Déjà, enfant, je préférais rester dans ma chambre plutôt qu’aller jouer dehors, risquer de me prendre un mauvais coup en jouant au foot ou pire que tout, de me salir... J’aime bien l’intimité. Dessiner tout seul. Ou écouter de la musique tout seul. Ça participe à ma solitude et à ma concentration. Et puis j’ai l’impression que le musicien ne s’adresse qu’à moi. Même au-delà de la tombe, pour les disparus... Je vais voir des concerts de temps en temps, mais par inclination naturelle, je ne cours pas après les sorties nocturnes pour écouter de la musique. Je ne sors pas dans le froid, pour mettre un manteau trop lourd, risquer d’attraper un rhume, dépenser des sous, rentrer en Vélib, manquer de me faire écraser par un taxi, pour écouter de la musique. Je reste à la maison ! Aujourd’hui, je ne sais pas comment faire évoluer mon rapport au jazz. Quelquefois j’ai l’impression que c’est un truc de ma jeunesse.
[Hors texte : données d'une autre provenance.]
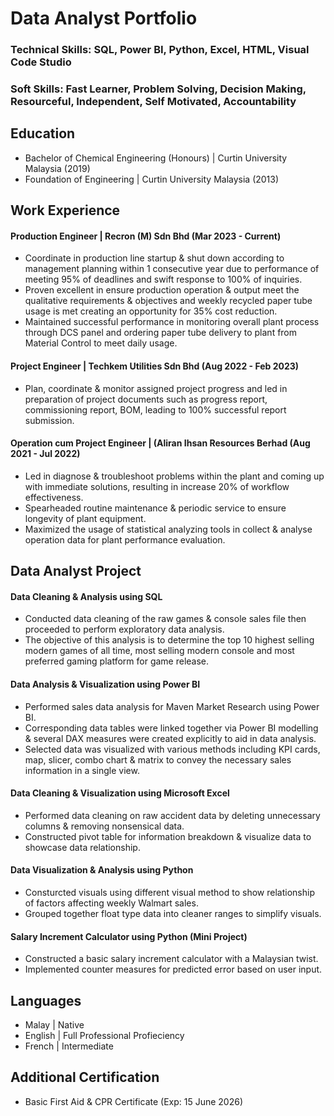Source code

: # Data Analyst Portfolio

### Technical Skills: SQL, Power BI, Python, Excel, HTML, Visual Code Studio

### Soft Skills: Fast Learner, Problem Solving, Decision Making, Resourceful, Independent, Self Motivated, Accountability

## Education
 - Bachelor of Chemical Engineering (Honours) | Curtin University Malaysia (2019)
 - Foundation of Engineering | Curtin University Malaysia (2013)

## Work Experience
#### Production Engineer | Recron (M) Sdn Bhd (Mar 2023 - Current)
-  Coordinate in production line startup & shut down according to management planning within 1 consecutive year due to performance of meeting 95% of deadlines and swift response to 100% of inquiries.
- Proven excellent in ensure production operation & output meet the qualitative requirements & objectives and weekly recycled paper tube usage is met creating an opportunity for 35% cost reduction.
- Maintained successful performance in monitoring overall plant process through DCS panel and ordering paper tube delivery to plant from Material Control to meet daily usage.

#### Project Engineer | Techkem Utilities Sdn Bhd (Aug 2022 - Feb 2023)
- Plan, coordinate & monitor assigned project progress and led in preparation of project documents such as progress report, commissioning report, BOM, leading to 100% successful report submission.

#### Operation cum Project Engineer | (Aliran Ihsan Resources Berhad (Aug 2021 - Jul 2022)
- Led in diagnose & troubleshoot problems within the plant and coming up with immediate solutions, resulting in increase 20% of workflow effectiveness.
- Spearheaded routine maintenance & periodic service to ensure longevity of plant equipment.
- Maximized the usage of statistical analyzing tools in collect & analyse operation data for plant performance evaluation.

## Data Analyst Project
#### Data Cleaning & Analysis using SQL
- Conducted data cleaning of the raw games & console sales file then proceeded to perform exploratory data analysis.
- The objective of this analysis is to determine the top 10 highest selling modern games of all time, most selling modern console and most preferred gaming platform for game release.

#### Data Analysis & Visualization using Power BI
- Performed sales data analysis for Maven Market Research using Power BI.
- Corresponding data tables were linked together via Power BI modelling & several DAX measures were created explicitly to aid in data analysis.
- Selected data was visualized with various methods including KPI cards, map, slicer, combo chart & matrix to convey the necessary sales information in a single view.

#### Data Cleaning & Visualization using Microsoft Excel
- Performed data cleaning on raw accident data by deleting unnecessary columns & removing nonsensical data.
- Constructed pivot table for information breakdown & visualize data to showcase data relationship.

#### Data Visualization & Analysis using Python
- Consturcted visuals using different visual method to show relationship of factors affecting weekly Walmart sales.
- Grouped together float type data into cleaner ranges to simplify visuals.

#### Salary Increment Calculator using Python (Mini Project)
- Constructed a basic salary increment calculator with a Malaysian twist.
- Implemented counter measures for predicted error based on user input.

## Languages
- Malay | Native
- English | Full Professional Profieciency
- French | Intermediate

## Additional Certification
- Basic First Aid & CPR Certificate (Exp: 15 June 2026)
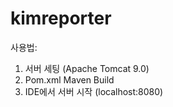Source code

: # kimreporter
사용법: 
1. 서버 세팅 (Apache Tomcat 9.0) 
2. Pom.xml Maven Build 
3. IDE에서 서버 시작 (localhost:8080) 
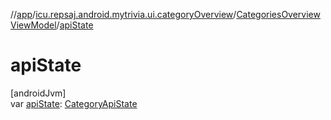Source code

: //[app](../../../index.md)/[icu.repsaj.android.mytrivia.ui.categoryOverview](../index.md)/[CategoriesOverviewViewModel](index.md)/[apiState](api-state.md)

# apiState

[androidJvm]\
var [apiState](api-state.md): [CategoryApiState](../-category-api-state/index.md)
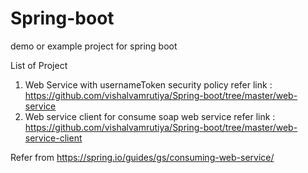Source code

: # Spring-boot
demo or example project for spring boot


List of Project
1. Web Service with usernameToken security policy
refer link : https://github.com/vishalvamrutiya/Spring-boot/tree/master/web-service
2. Web service client for consume soap web service
refer link : https://github.com/vishalvamrutiya/Spring-boot/tree/master/web-service-client



Refer from 
https://spring.io/guides/gs/consuming-web-service/
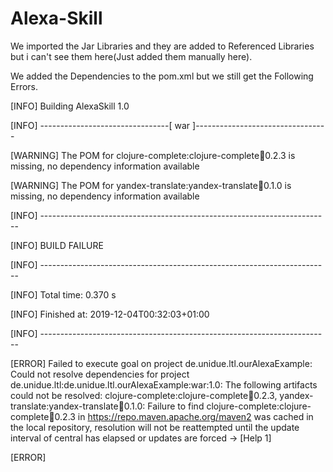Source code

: # Alexa-Skill
We imported the Jar Libraries and they are added to Referenced Libraries but i can't see them here(Just added them manually here).

We added the Dependencies to the pom.xml but we still get the Following Errors.


[INFO] Building AlexaSkill 1.0

[INFO] --------------------------------[ war ]---------------------------------

[WARNING] The POM for clojure-complete:clojure-complete:jar:0.2.3 is missing, no dependency information available

[WARNING] The POM for yandex-translate:yandex-translate:jar:0.1.0 is missing, no dependency information available

[INFO] ------------------------------------------------------------------------

[INFO] BUILD FAILURE

[INFO] ------------------------------------------------------------------------

[INFO] Total time:  0.370 s

[INFO] Finished at: 2019-12-04T00:32:03+01:00

[INFO] ------------------------------------------------------------------------

[ERROR] Failed to execute goal on project de.unidue.ltl.ourAlexaExample: Could not resolve dependencies for project de.unidue.ltl:de.unidue.ltl.ourAlexaExample:war:1.0: The following artifacts could not be resolved: clojure-complete:clojure-complete:jar:0.2.3, yandex-translate:yandex-translate:jar:0.1.0: Failure to find clojure-complete:clojure-complete:jar:0.2.3 in https://repo.maven.apache.org/maven2 was cached in the local repository, resolution will not be reattempted until the update interval of central has elapsed or updates are forced -> [Help 1]

[ERROR] 

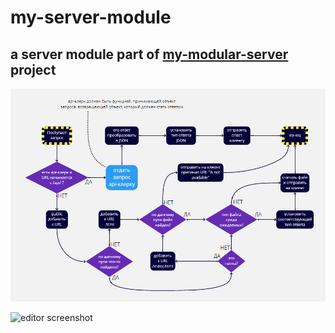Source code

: # my-server-module
## a server module part of [my-modular-server](https://github.com/UniBreakfast/my-modular-server) project

![flowcahrt diagram](public/flowchart.png)

![editor screenshot](https://github.com/user-attachments/assets/7d73c371-b1c6-416c-86c3-7020958d67ba)
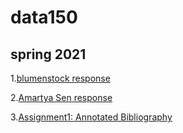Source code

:# data150

## spring 2021

1.[blumenstock response](https://jingwen-yao94.github.io/data150/response1.html)

2.[Amartya Sen response](https://jingwen-yao94.github.io/data150/daf.html)

3.[Assignment1: Annotated Bibliography](https://jingwen-yao94.github.io/data150/ab.html)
En fait, je suis moins rapide qu’avant pour être séduit. C’est peut-être aussi une passion moins exclusive à présent.

Sur le plan graphique, avez-vous pu être marqué par le visuel des pochettes de disques de jazz ?
À mort ! La pochette d’Olé, de Coltrane, mon vrai premier disque de jazz... Pourtant ce n’est que du lettrage. Mais je l’adore pour l’adéquation des couleurs et de la typographie. Il y a plein de disques que j’ai achetés en étant accroché par la pochette. Les Blue Note avec des filles en couverture, ah la, la... Un disque de Bobby Hutcherson, Jackie McLean, Sonny Clark ou de Lou Donaldson, je ne savais pas ce qu’il y avait dedans, mais je l’achetais pour la fille. Et souvent la découverte du contenu m’enchantait.

C’est pour cela qu’il y a une fille en couverture de Total jazz ?
J’ai trouvé ça « jazz », comme attitude... Non, sérieusement, une fois j’avais envie d’être où l’on ne m’attendait pas. Je n’avais pas envie de dessiner un musicien. J’étais dans un restau et je trouvais la serveuse incroyablement « jazz ». Et je me suis inspiré de cette « vraie » fille. Il ne s’agissait pas de représentation littérale, mais de l’esprit du jazz.

Propos recueillis par Alex Dutilh.

Cet entretien a paru dans le No.14 de Neuvième Art en janvier 2008, pp. 152-155.